Segment Start: ENTRIES PROVIDED
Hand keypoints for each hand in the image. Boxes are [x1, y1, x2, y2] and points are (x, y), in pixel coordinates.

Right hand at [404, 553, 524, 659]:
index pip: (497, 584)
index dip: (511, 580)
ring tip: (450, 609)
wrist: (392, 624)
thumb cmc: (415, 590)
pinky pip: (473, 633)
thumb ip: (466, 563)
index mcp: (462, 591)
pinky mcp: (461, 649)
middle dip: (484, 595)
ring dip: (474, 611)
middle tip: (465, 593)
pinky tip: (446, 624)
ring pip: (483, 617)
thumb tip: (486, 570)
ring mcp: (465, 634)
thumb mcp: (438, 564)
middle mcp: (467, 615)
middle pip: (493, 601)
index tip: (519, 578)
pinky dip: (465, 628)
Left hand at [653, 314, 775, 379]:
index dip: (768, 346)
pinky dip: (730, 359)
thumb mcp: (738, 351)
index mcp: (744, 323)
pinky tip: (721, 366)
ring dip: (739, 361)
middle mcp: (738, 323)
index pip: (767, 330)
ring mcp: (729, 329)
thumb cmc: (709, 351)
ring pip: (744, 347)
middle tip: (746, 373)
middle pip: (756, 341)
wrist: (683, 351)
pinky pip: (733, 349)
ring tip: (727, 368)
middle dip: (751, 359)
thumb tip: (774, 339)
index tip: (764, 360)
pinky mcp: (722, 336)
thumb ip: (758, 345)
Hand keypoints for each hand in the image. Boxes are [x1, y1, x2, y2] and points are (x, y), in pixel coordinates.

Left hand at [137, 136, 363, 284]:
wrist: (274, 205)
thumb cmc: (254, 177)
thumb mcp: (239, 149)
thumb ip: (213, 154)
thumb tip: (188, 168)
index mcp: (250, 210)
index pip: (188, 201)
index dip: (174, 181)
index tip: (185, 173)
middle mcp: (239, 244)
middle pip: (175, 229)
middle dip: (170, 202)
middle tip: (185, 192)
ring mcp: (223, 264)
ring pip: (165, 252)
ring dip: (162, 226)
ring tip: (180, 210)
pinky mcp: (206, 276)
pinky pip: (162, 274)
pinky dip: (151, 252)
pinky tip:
Segment End: ENTRIES PROVIDED
**ASSIGNMENT**
Check each line of the entries above, and show every one holding the word "middle".

**EXERCISE SOLUTION**
middle dip: (484, 595)
middle tip: (465, 593)
middle mcp: (467, 615)
middle pip: (493, 601)
middle mcp: (738, 323)
middle tip: (746, 373)
middle pip: (756, 341)
middle dip: (751, 359)
middle mcp: (239, 244)
middle pip: (175, 229)
middle dip: (170, 202)
middle tip: (185, 192)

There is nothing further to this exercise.